Christl Novakovic, CEO UBS Europe SE and Head Wealth Management Europe and Chair of the UBS Art Board said: “UBS believes in the power of art to connect people for a better world. Out of crisis springs innovation and drive for change. The fallout from the pandemic offers us a unique opportunity to take a fresh look at markets, the evolving role of gallerists and dealers and help rebuild them in a more sustainable manner. Our findings demonstrate that digital acceleration continues apace, bringing with it evolutions and challenges to traditional market structures, along with new business opportunities.”
Clare McAndrew, Founder, Arts Economics said: "While art sales have been relatively resilient during the crisis, some of the biggest fears for dealer sector have centered on employment. This research has uncovered some promising signs that some job losses have been recouped in 2021, along with indications of transformations within the industry that will continue to affect working practices in future. While some aspects of work are changing, a constant in the sector is the dominance of high knowledge, gender balanced employment. The research showed that, alongside the quality of the work and artists they offered, dealers are valued by collectors most for their knowledge and expertise as well as the long-term focus and trust built into their relationships. As more art is sold online and outside the traditional gallery framework, their critical role in establishing and managing the careers of artists has also been highlighted.“
Marc Spiegler, Global Director, Art Basel said: “Arriving on the heels of one of the most challenging and transformative years for the global art market, Clare McAndrew’s Mid-Year Review provides critical insights on the continued effects of the COVID-19 pandemic on dealers in particular. Much has now been learned especially about the digital strategies adapted the year prior, which will inform their longer-term applications.
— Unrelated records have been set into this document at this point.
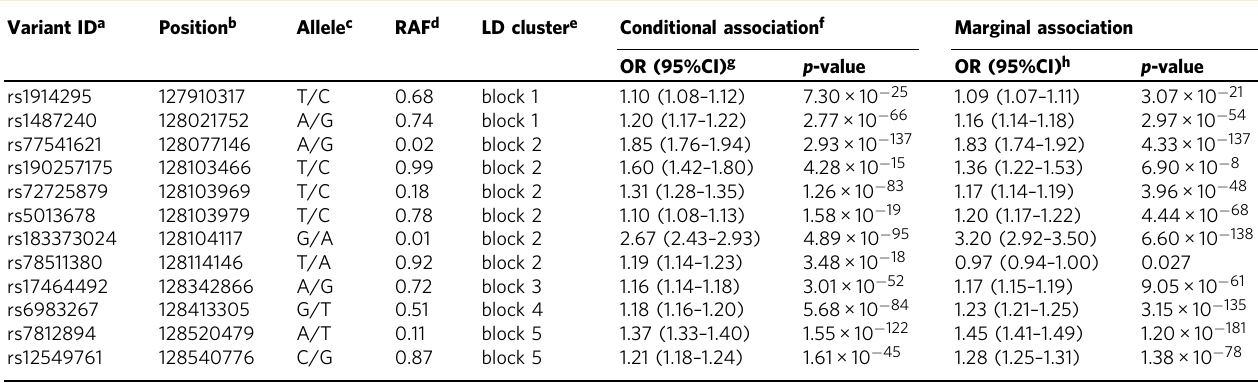
Table 1 Marginal and conditional estimates for genetic markers at 8q24 independently associated with prostate cancer risk Variant ID a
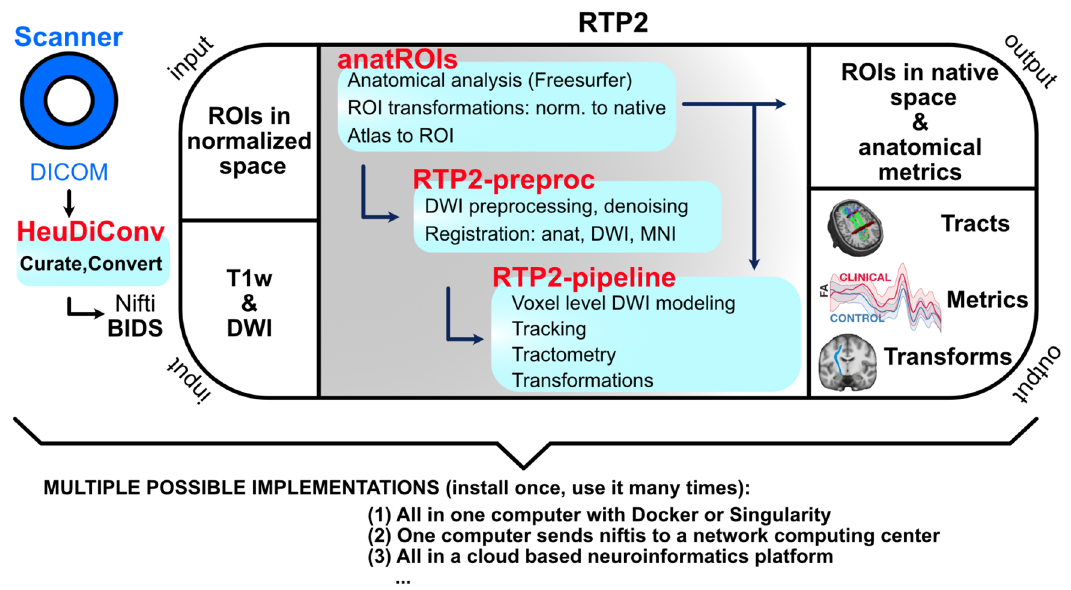
Figure 1. Automated and reproducible pipeline for tractography. RTP2 can be automated to produce reproducible results with minimal human interaction. The DICOMs acquired from the MRI scanner are automatically converted into BIDS format Nifti-s and transferred to the informatics platform. Containerized images containing the anatomical and DWI analysis tools along with files specifying the computational parameters are stored and managed in the system. The system takes individual-subject space anatomical images, DWI data and ROIs in normalized space that researchers would like to use in subsequent steps and first coregisters them. Then it runs the anatomical pipeline and creates structural segmentations and ROIs with Freesurfer, as well as multiple anatomical metrics. The system converts multiple public atlases as well as MNI/ surface defined ROIs into volumetric ROIs to be used later in tractography. After the DWI preprocessing, the user can select any combinations of ROIs to define white matter tracts. Tracts can be defined using seed and target ROIs, or can be selected from all the fibers of a whole-brain tractogram (WBT). In the output of the pipeline the user will obtain all the requested tracts and metrics, including along-the-tract profiles (see Fig. 5). All structural metrics from Freesurfer as well as all the ROIs in individual-subject space generated from the atlases or input by the researcher will be available. Those ROIs can be used for other analyses, such as fMRI. The whole system can be installed once on a single computer, installed in a distributed system working with high performance computing clusters, or managed in a cloud-based neuroinformatic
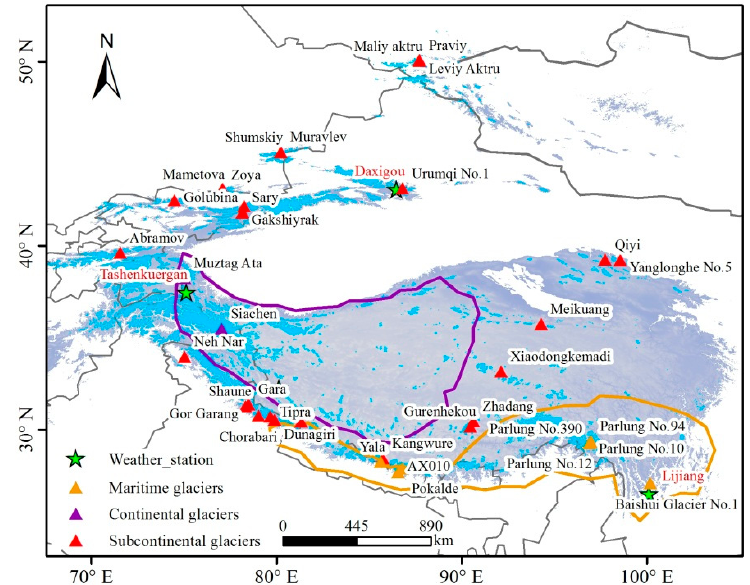
Figure 1. Location of the 45 monitored glaciers in HMA used in this study (triangles) and four national weather stations (green stars). Polygons are enclosing the glaciers of a certain type: maritime type is within orange polygon, continental type within purple, while all outside are subcontinental types. Next to Mametova glacier are seven unmarked glaciers: Ts.Tuyuksu, Igly.Tuyuksu, Molodezhniy, Kara-Batkak, Mayakovskiy, Ordzhonikidze, and Visyachiy; next to Dunagiri glacier is one unmarked glacier: Naimona’nyi; and next to Pokakde glacier is one unmarked glacier: Changmekhangpu.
The report also reveals that the remarkably robust and continued interest in collecting is a key driver in the sector’s recovery, as collectors remain eager to engage in art buying with dealers and galleries in person once more.“
The findings of this survey will be discussed in an expert panel at Art Basel which will also be livestreamed as a webcast. Please check http://www.ubs.com/collecting for updates.
UBS at Art Basel To mark Art Basel, UBS presents a new exhibition and projects that highlight the power of art to inspire positive change. ‘Reimagining: A Better World’ is an exhibition of works from the UBS Art Collection that address today’s most pressing issues. The exhibition is available free online via the virtual UBS Art Gallery (September 16-November 28), and will also be on display in the UBS Lounge at Art Basel. In the UBS Art Studio, in the public area of Art Basel, two projects focus on the role art can play in making the world a better place: ‘Little Sun’ is an organization founded by Olafur Eliasson, and features a project by artist collaborative ‘Ghost of a Dream’ to raise funds for solar lamps in regions without access to electricity. Bottletop will present flags designed by artist Morag Myerscough to raise awareness of UN Sustainable Development Goal 7: Affordable and Clean Energy. Each is treated with Ultra-Violet Photocatalysis, a process which actively purifies the air. At the Fondation Beyeler (September 21), Olafur Eliasson will discuss his practice in conversation with Hans Ulrich Obrist, Artistic Director, Serpentine Galleries, London, as part of UBS’s ongoing Artist Talks programme, which invites leading contemporary artists to speak about their work.